The potentially dull subject matter of an infant’s custody battle becomes a field of provocative questions in the play “Luna Gale.” Currently on stage in the Allen Theatre, “Luna Gale” is the story of an out-of-wedlock baby and the trauma of figuring out what is best for her. The focus first is on the parents. As unmarried parents who more than dabble in drugs, Peter and Karlie are ill-equipped to raise a child. A visit to the emergency room of a hospital brings social worker Caroline into the picture.
As it turns out, Karlie’s mom, an extreme fundamentalist born-again Christian, can care for Baby Luna, but almost immediately appeals for full custody against the wishes of Karlie. She is influenced by a pastor who has an “inside connection” at the welfare agency. As directed by Austin Pendleton, all of the characters present their best, but everyone has flaws, which are painfully obvious as the play unfolds. Central to the plot is social worker Caroline. Her instincts are to not write off the parents, while her boss, a wonderfully passive-aggressive bully, suggests otherwise.

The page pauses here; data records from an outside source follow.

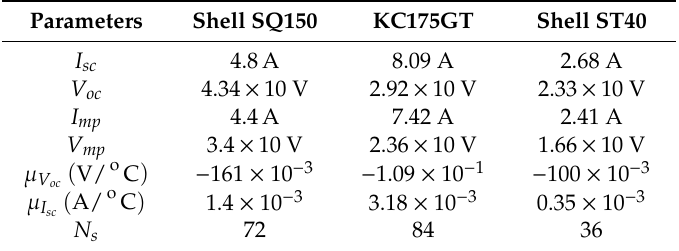
Table 1. Summary of datasheet parameters of the PV modules used in this work at STC.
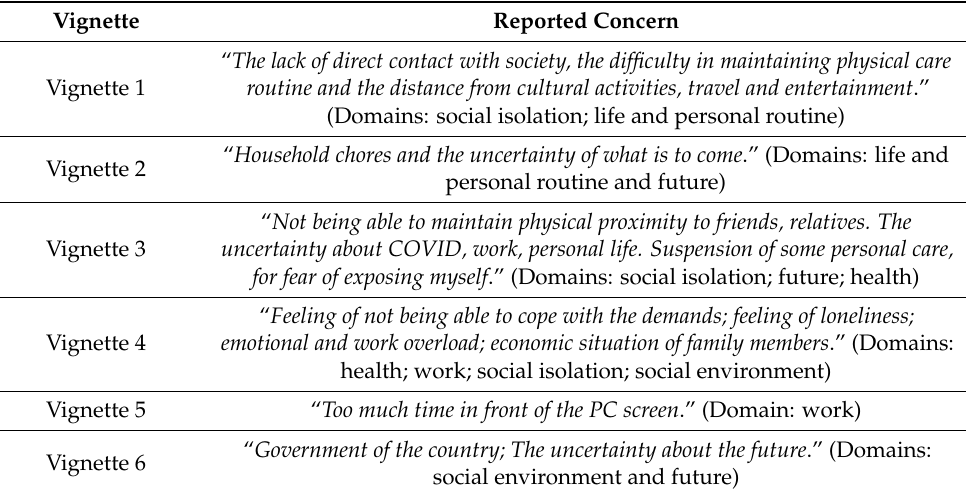
Table 2. Concerns of participants who deteriorated during the 3 months of social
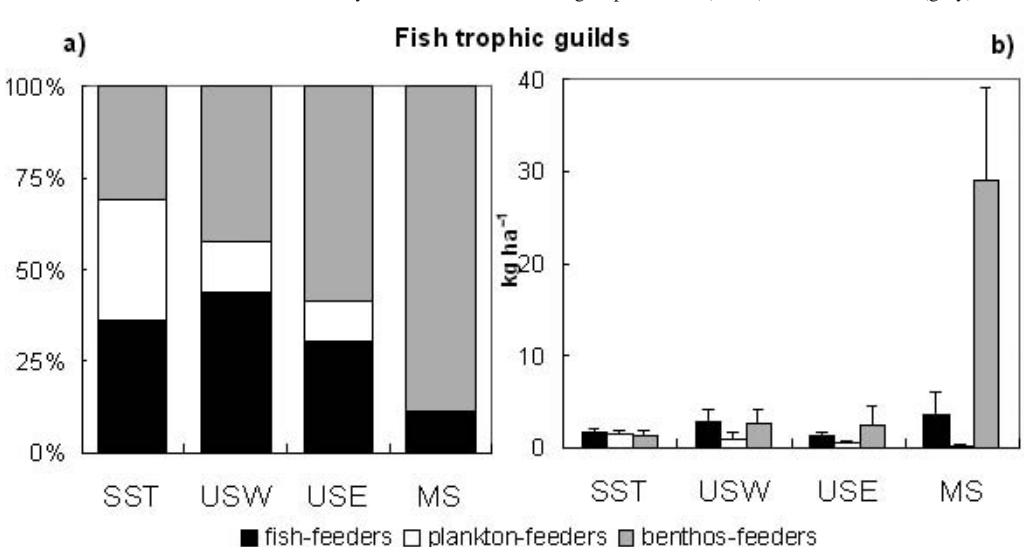
Fig . 5. – Fish species trophic guild composition in the assemblages in terms of biomass percentage (a) and mean biomass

The cast is uniformly successful in bringing the complex characters to life. Playwright Rebecca Gilman knows that you can’t reduce a person to the simple label of “drug addict,” “crazy Christian” or “social worker.” Pendleton’s direction moves all of the action down to the audience. No performer is ever more than 10 feet from the front of the stage. The play’s multiple locations have blurry edges and spill over one into the other. This reflects the gray areas of the characters who occupy them.
How much you enjoy “Luna Gale” depends on your willingness to consider the questions that the play presents. The 120-minute intermissionless running time has a surprising number of laughs, which helps to relieve tension. They are a welcome release. “Luna Gale” runs through March 20. The language and situations make it a poor choice for children.